We present an alternative type of background model language, dubbed PURO, which is oriented towards linked data ontologies, and relies on particular-universal and relationship-object dichotomies. With this language a background model (i.e., an ontologically relevant model) of each vocabulary can be constructed and both models then can be mapped. We will next discuss how such a model can be used to better understand the nature of the entities of the foreground model and also how the ontological coherence of the foreground model can be (automatically) checked.

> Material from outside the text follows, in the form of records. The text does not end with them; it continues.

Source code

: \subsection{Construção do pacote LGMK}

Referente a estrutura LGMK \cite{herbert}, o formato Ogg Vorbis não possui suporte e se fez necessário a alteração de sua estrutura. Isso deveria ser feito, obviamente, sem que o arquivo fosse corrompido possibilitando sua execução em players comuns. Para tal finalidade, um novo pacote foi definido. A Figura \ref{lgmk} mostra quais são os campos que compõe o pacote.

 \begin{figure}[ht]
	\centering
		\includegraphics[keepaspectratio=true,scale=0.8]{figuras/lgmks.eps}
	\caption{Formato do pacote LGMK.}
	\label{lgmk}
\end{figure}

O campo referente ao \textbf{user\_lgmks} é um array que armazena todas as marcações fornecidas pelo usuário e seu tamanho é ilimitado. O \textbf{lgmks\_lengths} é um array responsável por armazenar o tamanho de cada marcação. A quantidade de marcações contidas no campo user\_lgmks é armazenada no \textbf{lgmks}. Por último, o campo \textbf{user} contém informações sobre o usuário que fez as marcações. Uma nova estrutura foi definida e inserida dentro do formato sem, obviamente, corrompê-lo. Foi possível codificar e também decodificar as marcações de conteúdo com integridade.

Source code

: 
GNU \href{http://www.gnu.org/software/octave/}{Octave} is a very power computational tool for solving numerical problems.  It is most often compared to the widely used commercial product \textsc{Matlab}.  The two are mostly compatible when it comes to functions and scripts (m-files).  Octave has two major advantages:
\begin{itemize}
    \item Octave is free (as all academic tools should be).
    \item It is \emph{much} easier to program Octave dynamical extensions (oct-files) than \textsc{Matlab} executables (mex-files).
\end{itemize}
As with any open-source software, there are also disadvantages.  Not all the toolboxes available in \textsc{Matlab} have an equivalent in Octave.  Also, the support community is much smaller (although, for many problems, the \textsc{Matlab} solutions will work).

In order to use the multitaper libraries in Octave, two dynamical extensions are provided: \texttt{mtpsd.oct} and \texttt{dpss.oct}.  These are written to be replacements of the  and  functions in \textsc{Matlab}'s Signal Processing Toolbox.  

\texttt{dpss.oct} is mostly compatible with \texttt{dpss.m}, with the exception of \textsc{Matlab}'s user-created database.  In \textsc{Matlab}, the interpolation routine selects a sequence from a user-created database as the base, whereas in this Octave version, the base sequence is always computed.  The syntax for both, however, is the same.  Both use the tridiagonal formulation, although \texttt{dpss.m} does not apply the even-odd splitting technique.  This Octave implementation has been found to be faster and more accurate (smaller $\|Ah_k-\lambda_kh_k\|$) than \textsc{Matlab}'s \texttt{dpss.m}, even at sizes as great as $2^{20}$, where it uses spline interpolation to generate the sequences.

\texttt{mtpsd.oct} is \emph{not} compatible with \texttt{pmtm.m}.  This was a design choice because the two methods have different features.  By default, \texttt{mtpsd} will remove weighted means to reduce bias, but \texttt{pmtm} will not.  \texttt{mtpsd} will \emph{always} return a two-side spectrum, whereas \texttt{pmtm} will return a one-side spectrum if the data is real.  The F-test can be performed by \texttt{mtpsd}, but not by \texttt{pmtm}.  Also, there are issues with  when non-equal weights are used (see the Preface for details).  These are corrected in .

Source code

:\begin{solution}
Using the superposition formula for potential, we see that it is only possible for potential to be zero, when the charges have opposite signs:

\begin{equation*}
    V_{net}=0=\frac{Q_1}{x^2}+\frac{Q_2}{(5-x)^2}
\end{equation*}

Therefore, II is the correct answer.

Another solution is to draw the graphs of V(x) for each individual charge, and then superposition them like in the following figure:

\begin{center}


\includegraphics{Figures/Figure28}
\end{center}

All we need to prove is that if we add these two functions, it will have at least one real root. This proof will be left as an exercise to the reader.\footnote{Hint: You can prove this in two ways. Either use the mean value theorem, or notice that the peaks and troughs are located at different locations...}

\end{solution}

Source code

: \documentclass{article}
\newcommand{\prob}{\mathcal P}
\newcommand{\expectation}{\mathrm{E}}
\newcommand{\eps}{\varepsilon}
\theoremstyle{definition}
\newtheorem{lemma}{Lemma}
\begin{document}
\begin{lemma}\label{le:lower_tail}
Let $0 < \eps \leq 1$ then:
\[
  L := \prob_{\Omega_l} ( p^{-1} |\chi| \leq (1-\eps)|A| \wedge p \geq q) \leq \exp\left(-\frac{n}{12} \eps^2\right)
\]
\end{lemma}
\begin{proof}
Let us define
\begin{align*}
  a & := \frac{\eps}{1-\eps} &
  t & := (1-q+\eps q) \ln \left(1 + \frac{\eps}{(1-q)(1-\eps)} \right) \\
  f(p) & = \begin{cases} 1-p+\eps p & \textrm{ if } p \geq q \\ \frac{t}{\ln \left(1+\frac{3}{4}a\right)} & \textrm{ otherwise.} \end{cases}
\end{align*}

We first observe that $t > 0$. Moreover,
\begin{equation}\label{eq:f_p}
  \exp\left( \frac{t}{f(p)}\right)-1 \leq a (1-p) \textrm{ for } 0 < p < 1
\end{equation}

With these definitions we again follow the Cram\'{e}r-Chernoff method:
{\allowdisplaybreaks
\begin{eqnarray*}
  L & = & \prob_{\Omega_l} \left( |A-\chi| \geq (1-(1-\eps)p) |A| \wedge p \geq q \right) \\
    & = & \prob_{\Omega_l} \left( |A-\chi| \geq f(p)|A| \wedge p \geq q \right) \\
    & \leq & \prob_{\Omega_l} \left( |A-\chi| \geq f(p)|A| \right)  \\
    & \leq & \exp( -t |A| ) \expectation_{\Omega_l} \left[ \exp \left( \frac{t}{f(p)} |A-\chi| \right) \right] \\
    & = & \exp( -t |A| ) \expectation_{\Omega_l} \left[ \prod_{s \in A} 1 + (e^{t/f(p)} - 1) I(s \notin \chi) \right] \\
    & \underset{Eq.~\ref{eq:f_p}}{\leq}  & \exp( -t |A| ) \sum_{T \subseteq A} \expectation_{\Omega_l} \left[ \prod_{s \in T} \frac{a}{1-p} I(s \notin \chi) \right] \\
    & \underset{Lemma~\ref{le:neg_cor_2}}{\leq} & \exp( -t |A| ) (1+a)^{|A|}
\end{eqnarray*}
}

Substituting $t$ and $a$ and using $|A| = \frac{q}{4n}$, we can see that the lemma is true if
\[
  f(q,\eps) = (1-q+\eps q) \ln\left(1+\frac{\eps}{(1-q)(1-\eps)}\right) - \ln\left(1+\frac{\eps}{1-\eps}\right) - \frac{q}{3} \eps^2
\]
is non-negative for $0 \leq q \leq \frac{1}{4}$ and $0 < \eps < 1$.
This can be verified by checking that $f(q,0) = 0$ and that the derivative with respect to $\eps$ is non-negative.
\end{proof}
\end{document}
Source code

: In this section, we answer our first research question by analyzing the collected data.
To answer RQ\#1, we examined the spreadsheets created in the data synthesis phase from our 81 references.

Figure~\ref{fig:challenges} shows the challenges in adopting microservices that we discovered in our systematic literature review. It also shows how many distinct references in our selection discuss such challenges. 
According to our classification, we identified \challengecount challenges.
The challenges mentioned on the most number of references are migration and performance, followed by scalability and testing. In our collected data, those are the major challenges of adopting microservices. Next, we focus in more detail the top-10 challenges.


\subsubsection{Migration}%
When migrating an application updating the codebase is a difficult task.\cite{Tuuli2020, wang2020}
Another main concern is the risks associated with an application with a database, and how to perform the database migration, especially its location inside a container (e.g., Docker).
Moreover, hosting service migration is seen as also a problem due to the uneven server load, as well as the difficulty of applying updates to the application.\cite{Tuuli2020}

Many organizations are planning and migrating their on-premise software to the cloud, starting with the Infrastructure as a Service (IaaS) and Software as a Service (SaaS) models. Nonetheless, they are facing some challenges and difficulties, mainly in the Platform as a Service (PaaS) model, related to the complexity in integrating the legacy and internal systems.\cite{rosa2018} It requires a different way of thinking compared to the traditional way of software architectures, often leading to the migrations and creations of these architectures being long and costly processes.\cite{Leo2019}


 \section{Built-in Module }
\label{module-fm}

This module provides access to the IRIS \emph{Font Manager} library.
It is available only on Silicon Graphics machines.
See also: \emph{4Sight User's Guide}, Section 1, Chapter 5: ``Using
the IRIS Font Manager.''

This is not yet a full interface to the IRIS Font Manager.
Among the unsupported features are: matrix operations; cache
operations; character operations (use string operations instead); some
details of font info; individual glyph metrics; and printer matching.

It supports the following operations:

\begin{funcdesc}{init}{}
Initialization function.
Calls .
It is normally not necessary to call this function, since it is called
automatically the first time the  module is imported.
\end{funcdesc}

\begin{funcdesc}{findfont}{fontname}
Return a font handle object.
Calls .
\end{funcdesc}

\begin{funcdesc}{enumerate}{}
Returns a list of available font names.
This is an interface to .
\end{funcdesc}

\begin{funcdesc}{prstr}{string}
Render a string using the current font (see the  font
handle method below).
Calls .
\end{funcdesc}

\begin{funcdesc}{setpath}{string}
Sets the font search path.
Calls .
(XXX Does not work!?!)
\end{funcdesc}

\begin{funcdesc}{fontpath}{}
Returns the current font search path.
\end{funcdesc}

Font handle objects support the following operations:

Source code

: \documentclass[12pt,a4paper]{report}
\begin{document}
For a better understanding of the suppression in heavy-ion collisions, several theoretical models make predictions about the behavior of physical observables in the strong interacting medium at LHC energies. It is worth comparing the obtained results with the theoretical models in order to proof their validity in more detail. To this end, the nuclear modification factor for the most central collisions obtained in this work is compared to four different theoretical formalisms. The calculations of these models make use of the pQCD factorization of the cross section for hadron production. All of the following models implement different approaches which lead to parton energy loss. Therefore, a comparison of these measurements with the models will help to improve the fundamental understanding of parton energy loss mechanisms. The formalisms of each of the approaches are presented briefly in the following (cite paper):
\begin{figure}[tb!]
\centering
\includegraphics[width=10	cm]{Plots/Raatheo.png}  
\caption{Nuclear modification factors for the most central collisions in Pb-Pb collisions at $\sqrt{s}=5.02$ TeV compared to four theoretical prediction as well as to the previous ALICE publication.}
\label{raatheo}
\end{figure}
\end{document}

Martin Homola received his PhD from Comenius University of Bratislava, Slovakia in 2010. Between 2009 and 2012 he held a postdoc position in Fondazione Bruno Kessler in Trneto, Italy, and since 2012 he is an assistant professor at Comenius University of Bratislava. His research interests include logical knowledge representation, specifically ontologies and description logics with the accent on distributed and heterogeneous knowledge sources. He also has some background in non-monotonic reasoning. He has recently investigated contextualized knowledge representation for the Semantic Web and the problem of ontological relevance in linked data vocabularies.